Text under study
%%

When experimenting with messaging, a lot of the focus is on the message content itself: what you want to say to your customers (at Aampe we call them contacts) and how you want to say it. In most marketing automation systems, the question of when you message is often taken as something you already know. You can decide to send a message on Tuesday afternoon, or three days after the initial message was sent, or one day after the contact opened the message, etc. All of those details are themselves very experiment-able: sending the right message at the wrong time is just as ineffective as sending the wrong message at the right time.
At Aampe, one of the first things we help our customers do is experiment with message timing.
The problem is, message timing is a really large and complicated landscape to explore. If you assume that you can message any contact on any day of the week and any time of day, and divide the day into three parts - morning, mid-day, and evening, you have 21 options to explore. If, as many of our customers do, you want to message in response to some previous action, like a link click or a purchase, you have additional options to explore (say you’re open to re-messaging anywhere from one through seven days after the event - that’s seven more options). Say you’re open to reminding people anywhere up to three times. That’s three more options. Now consider all of the intersections: what if a reminder 24 hours after an event is at 2:00 in the morning on a Sunday? If they don’t respond, is that because 24 hours is a bad reminder time for them or because early Sunday mornings is a bad time in general for them? You can see how the options (and confusion) proliferate.
We can use experiments to explore all these options, but by forming some reasonable assumptions before we ever run an experiment, we can explore the timing landscape more efficiently and move on to exploitation of findings - and the profit and growth that comes from that - in much less time.

%%

Assigned task a
Translate this sentence from the passage on message timing into Spanish: "At Aampe, one of the first things we help our customers do is experiment with message timing."

Data
%%

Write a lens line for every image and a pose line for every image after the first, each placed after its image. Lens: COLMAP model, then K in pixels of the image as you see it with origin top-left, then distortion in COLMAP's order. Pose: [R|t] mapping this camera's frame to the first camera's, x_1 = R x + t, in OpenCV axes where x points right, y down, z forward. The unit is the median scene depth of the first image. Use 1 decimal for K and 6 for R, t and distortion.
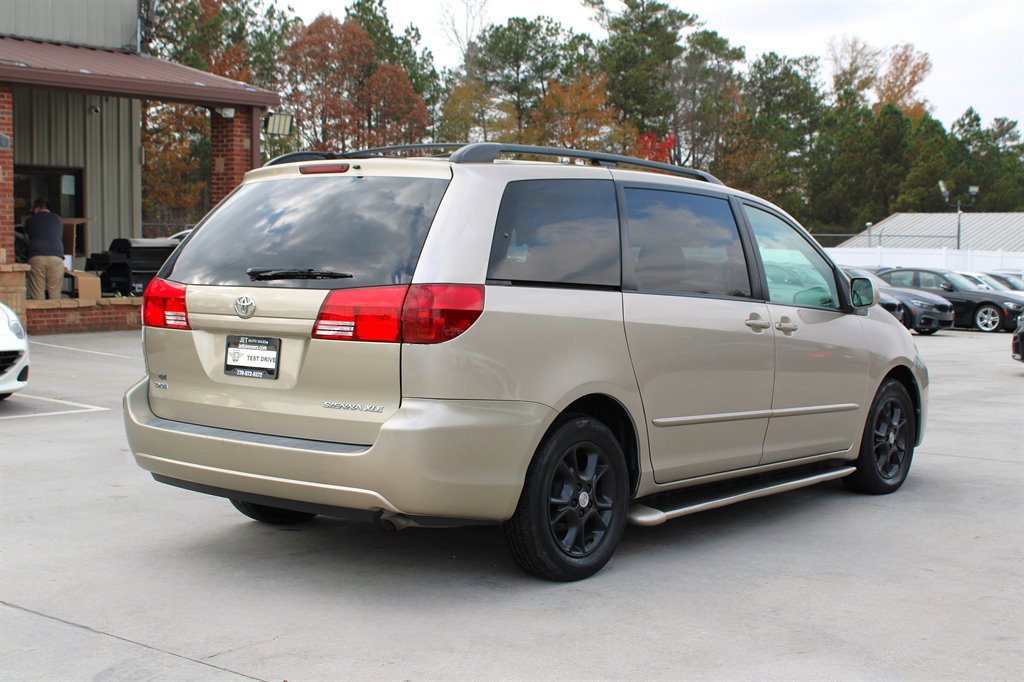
lens RADIAL K [[1459.8, 0, 512.0], [0, 1459.8, 341.0], [0, 0, 1]] dist [-0.015610, -0.014866]
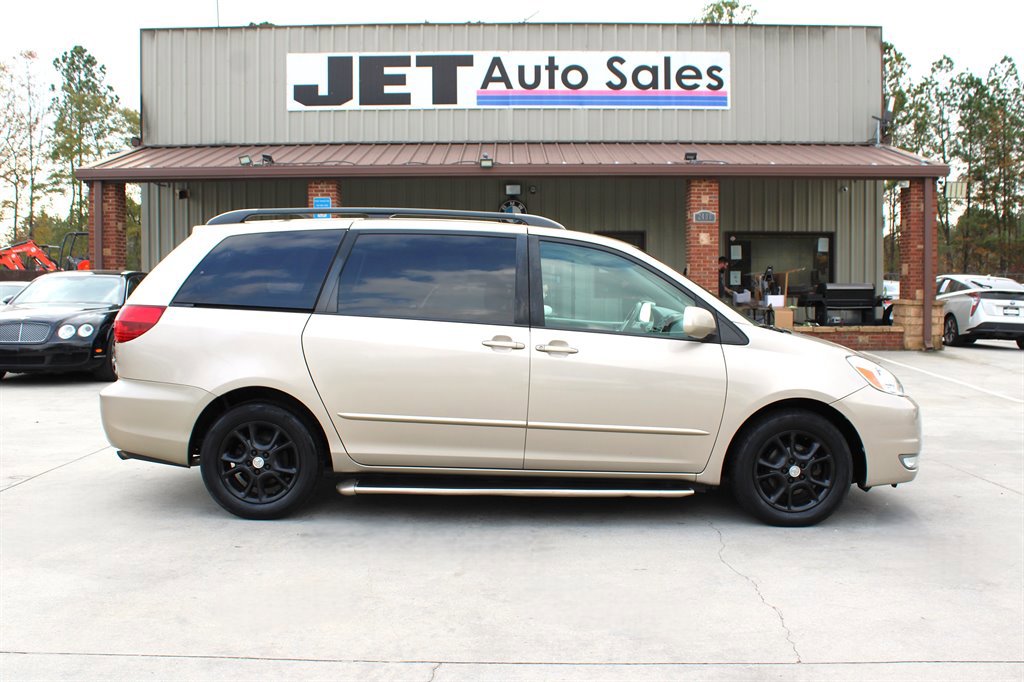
lens RADIAL K [[1047.3, 0, 512.0], [0, 1047.3, 341.0], [0, 0, 1]] dist [-0.133470, 0.003686]
pose [[0.621642, 0.029733, -0.782737, 0.340549], [-0.044476, 0.999007, 0.002626, -0.007186], [0.782038, 0.033180, 0.622347, 0.201893]]
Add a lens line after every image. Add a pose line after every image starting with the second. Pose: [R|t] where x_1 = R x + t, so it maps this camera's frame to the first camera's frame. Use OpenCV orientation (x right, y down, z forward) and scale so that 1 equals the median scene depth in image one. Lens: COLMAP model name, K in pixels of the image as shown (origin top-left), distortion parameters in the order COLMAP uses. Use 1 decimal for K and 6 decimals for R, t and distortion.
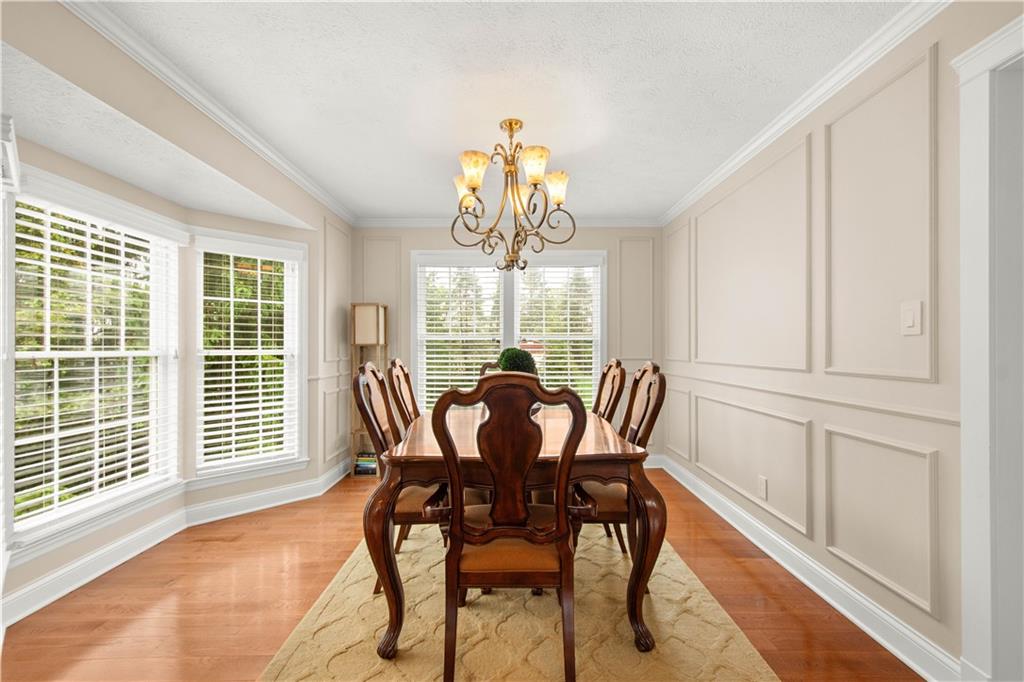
lens RADIAL K [[444.9, 0, 510.8], [0, 444.9, 347.4], [0, 0, 1]] dist [-0.000613, -0.000050]
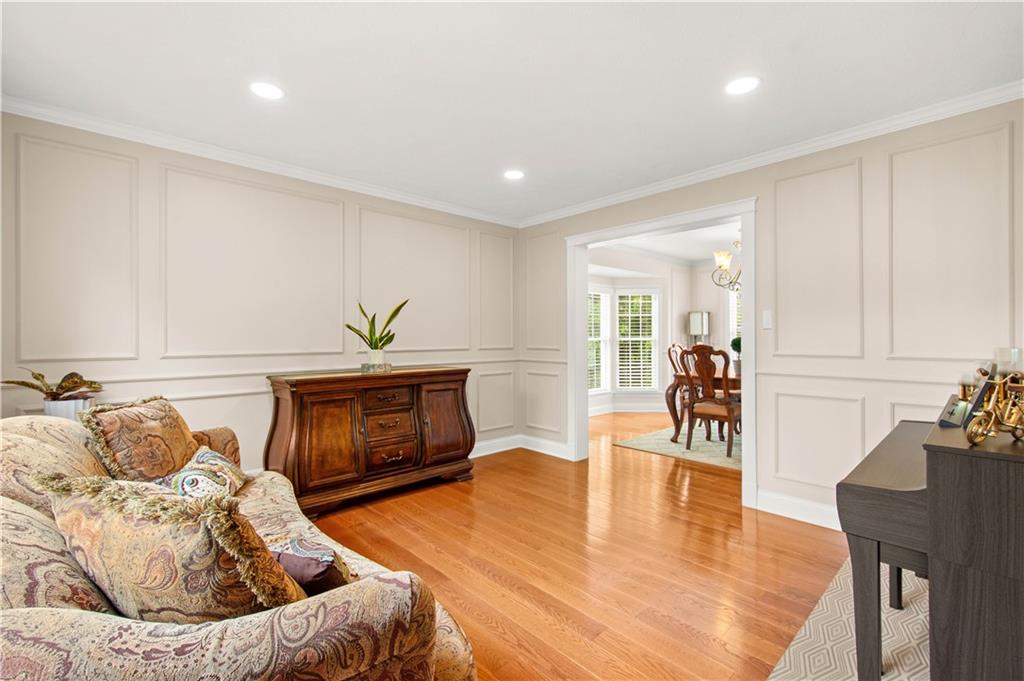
lens RADIAL K [[449.3, 0, 514.9], [0, 449.3, 331.7], [0, 0, 1]] dist [0.010744, 0.000036]
pose [[0.679898, -0.005500, -0.733286, 0.638554], [0.003503, 0.999985, -0.004252, -0.017000], [0.733299, 0.000322, 0.679907, -0.960315]]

%%

Assigned task b
Revise the rows starting with the first row and going on through the row with "dist [-0.015610, -0.014866]": change "top-left" to "upper-left" and keep everything else unchanged. Give only those rows, and leave out the pictures.

Task response a
En Aampe, una de las primeras cosas en las que ayudamos a nuestros clientes es a experimentar con el momento de envío de los mensajes.

Task response b
Write a lens line for every image and a pose line for every image after the first, each placed after its image. Lens: COLMAP model, then K in pixels of the image as you see it with origin upper-left, then distortion in COLMAP's order. Pose: [R|t] mapping this camera's frame to the first camera's, x_1 = R x + t, in OpenCV axes where x points right, y down, z forward. The unit is the median scene depth of the first image. Use 1 decimal for K and 6 for R, t and distortion.
lens RADIAL K [[1459.8, 0, 512.0], [0, 1459.8, 341.0], [0, 0, 1]] dist [-0.015610, -0.014866]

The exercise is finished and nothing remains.